__WORK TO BE COMPLETED__
Convert the part of the material that opens with the line containing "Answer in <instances>...</instances>. Where" and closes at the end of the material into a JSON list of strings, one string per line, leaving out blank lines.

__GIVEN ENTRIES__
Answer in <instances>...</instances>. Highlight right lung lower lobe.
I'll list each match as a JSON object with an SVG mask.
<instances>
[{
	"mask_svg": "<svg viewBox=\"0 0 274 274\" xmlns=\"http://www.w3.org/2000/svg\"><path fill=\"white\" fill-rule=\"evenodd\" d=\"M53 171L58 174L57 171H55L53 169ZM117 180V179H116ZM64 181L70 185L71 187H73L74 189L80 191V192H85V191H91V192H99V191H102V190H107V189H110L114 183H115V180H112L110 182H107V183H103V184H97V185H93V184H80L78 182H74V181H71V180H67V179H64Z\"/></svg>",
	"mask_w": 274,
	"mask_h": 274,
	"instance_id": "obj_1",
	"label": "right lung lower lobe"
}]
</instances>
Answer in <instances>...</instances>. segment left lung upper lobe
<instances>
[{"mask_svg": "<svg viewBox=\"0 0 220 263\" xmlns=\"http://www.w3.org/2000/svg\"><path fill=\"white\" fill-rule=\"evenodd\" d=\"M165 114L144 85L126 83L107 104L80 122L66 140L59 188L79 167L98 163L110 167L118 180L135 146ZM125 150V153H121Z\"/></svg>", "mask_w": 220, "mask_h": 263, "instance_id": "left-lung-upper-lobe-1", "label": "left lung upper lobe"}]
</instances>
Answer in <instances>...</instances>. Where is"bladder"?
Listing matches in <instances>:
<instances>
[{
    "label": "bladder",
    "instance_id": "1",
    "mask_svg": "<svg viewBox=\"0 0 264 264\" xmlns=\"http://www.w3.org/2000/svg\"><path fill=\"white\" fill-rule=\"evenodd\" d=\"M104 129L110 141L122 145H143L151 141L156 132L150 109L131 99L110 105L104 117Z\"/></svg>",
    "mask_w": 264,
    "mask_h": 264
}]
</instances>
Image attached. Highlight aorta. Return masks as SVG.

__RESULT OF THIS EXERCISE__
[
  "Answer in <instances>...</instances>. Where is\"bladder\"?",
  "Listing matches in <instances>:",
  "<instances>",
  "[{",
  "    \"label\": \"bladder\",",
  "    \"instance_id\": \"1\",",
  "    \"mask_svg\": \"<svg viewBox=\\\"0 0 264 264\\\" xmlns=\\\"http://www.w3.org/2000/svg\\\"><path fill=\\\"white\\\" fill-rule=\\\"evenodd\\\" d=\\\"M104 129L110 141L122 145H143L151 141L156 132L150 109L131 99L110 105L104 117Z\\\"/></svg>\",",
  "    \"mask_w\": 264,",
  "    \"mask_h\": 264",
  "}]",
  "</instances>",
  "Image attached. Highlight aorta. Return masks as SVG."
]